* **To do**
Nothing but the lines from the one with "magnification brightfield microscopy" down to the one with "analysis of malignant" should be returned, exactly and with both ends included, from the material below.
[Information supplied — start]
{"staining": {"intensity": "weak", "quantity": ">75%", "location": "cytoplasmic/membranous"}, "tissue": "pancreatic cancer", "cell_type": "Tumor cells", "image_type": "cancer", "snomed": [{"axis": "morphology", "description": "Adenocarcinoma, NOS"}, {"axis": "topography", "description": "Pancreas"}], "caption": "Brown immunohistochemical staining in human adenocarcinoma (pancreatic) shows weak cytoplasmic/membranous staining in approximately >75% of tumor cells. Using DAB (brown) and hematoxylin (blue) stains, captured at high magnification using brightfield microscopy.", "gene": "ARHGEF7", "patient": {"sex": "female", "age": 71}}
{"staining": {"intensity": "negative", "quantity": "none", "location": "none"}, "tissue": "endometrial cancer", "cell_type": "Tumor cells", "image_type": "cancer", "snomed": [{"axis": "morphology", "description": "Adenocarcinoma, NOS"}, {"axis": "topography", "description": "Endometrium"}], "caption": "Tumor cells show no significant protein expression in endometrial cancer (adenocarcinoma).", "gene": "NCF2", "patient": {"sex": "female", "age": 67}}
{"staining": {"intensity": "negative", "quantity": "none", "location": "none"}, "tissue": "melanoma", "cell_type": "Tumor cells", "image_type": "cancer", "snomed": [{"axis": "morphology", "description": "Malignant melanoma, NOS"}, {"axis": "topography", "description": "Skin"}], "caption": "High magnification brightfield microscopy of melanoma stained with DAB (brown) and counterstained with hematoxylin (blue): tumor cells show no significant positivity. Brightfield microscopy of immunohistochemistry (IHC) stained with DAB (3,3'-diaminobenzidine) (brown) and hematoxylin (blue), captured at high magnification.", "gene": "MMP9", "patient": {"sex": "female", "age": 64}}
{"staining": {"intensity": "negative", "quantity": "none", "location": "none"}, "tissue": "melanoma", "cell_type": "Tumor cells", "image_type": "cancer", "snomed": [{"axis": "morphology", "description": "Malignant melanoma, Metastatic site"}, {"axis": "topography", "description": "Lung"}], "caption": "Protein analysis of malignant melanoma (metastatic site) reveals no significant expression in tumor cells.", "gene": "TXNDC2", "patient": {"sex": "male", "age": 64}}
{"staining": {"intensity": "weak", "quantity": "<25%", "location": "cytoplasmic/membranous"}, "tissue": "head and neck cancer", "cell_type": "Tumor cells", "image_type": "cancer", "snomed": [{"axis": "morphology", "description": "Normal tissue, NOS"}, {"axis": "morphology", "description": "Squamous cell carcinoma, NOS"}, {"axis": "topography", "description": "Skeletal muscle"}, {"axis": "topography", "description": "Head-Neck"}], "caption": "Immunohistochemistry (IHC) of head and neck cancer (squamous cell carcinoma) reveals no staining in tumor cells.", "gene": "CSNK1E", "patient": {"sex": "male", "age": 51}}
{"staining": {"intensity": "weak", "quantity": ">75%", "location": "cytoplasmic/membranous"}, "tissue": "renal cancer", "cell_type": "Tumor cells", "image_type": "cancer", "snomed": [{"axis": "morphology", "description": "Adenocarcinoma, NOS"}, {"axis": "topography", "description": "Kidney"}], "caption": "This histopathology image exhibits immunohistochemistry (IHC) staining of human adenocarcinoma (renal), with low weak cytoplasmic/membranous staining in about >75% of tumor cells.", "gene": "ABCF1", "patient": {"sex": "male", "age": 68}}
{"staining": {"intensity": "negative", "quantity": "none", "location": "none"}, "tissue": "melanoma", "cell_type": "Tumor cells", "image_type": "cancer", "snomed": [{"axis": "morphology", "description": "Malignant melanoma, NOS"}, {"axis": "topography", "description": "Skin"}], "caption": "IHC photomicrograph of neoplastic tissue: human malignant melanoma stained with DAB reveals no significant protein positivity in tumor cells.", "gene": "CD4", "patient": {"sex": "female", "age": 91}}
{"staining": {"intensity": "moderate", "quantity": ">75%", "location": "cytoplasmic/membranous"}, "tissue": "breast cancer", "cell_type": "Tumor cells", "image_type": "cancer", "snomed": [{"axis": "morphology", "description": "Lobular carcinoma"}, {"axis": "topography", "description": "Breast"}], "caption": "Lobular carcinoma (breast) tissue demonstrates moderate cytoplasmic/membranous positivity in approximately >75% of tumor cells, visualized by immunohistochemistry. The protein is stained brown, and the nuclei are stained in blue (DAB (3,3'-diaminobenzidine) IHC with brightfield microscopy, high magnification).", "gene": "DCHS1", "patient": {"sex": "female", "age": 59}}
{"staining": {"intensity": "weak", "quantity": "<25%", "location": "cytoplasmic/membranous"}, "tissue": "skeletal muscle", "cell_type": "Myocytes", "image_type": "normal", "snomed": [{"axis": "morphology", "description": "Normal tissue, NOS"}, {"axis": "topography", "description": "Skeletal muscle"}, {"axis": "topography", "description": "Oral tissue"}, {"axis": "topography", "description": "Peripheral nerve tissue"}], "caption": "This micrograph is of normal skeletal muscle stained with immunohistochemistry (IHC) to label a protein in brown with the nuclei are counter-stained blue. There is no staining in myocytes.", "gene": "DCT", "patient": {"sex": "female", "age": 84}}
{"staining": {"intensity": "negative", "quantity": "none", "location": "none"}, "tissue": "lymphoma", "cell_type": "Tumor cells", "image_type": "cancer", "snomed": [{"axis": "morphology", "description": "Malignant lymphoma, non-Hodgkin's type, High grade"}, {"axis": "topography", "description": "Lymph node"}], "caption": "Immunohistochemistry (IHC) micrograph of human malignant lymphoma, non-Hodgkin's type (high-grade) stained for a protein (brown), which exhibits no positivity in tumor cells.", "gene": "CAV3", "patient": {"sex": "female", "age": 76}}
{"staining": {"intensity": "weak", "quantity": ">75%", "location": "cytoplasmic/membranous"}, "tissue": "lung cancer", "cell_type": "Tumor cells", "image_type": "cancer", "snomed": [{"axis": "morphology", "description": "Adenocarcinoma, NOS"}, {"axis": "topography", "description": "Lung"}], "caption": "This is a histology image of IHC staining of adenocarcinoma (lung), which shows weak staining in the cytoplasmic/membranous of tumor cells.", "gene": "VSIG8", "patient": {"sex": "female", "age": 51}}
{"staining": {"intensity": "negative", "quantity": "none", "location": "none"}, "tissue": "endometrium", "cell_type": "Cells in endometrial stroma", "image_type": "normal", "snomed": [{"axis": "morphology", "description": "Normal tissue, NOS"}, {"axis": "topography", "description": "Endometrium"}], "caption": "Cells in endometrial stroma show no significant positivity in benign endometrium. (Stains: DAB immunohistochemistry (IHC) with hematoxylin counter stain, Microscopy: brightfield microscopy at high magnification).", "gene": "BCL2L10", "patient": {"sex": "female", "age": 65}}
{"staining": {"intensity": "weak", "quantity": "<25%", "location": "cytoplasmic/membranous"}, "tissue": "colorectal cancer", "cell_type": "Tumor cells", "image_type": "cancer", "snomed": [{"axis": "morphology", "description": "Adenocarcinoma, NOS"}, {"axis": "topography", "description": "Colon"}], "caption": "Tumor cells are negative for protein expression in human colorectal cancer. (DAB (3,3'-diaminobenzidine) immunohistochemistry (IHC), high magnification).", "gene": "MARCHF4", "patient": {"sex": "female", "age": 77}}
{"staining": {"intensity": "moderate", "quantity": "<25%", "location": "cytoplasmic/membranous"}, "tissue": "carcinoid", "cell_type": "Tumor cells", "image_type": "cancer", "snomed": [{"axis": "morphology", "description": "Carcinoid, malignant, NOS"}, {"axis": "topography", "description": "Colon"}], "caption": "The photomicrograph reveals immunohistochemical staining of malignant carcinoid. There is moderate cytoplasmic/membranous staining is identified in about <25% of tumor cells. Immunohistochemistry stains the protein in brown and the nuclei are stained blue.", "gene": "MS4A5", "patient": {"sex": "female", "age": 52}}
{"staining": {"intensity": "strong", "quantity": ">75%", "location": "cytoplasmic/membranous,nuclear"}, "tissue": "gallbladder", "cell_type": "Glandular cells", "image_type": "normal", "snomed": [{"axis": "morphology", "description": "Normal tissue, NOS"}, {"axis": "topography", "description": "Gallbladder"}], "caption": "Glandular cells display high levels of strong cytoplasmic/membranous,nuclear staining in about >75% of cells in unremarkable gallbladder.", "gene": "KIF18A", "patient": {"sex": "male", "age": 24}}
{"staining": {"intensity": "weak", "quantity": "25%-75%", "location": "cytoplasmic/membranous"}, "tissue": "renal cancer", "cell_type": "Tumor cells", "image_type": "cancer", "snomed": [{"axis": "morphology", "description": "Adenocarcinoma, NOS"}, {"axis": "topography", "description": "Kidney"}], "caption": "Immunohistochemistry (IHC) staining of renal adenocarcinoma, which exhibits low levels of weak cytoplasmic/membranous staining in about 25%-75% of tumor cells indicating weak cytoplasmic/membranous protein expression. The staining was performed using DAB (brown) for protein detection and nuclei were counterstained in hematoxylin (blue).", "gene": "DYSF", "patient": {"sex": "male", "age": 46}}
[Information supplied — finish]
* **Solution to this exercise**
{"staining": {"intensity": "negative", "quantity": "none", "location": "none"}, "tissue": "melanoma", "cell_type": "Tumor cells", "image_type": "cancer", "snomed": [{"axis": "morphology", "description": "Malignant melanoma, NOS"}, {"axis": "topography", "description": "Skin"}], "caption": "High magnification brightfield microscopy of melanoma stained with DAB (brown) and counterstained with hematoxylin (blue): tumor cells show no significant positivity. Brightfield microscopy of immunohistochemistry (IHC) stained with DAB (3,3'-diaminobenzidine) (brown) and hematoxylin (blue), captured at high magnification.", "gene": "MMP9", "patient": {"sex": "female", "age": 64}}
{"staining": {"intensity": "negative", "quantity": "none", "location": "none"}, "tissue": "melanoma", "cell_type": "Tumor cells", "image_type": "cancer", "snomed": [{"axis": "morphology", "description": "Malignant melanoma, Metastatic site"}, {"axis": "topography", "description": "Lung"}], "caption": "Protein analysis of malignant melanoma (metastatic site) reveals no significant expression in tumor cells.", "gene": "TXNDC2", "patient": {"sex": "male", "age": 64}}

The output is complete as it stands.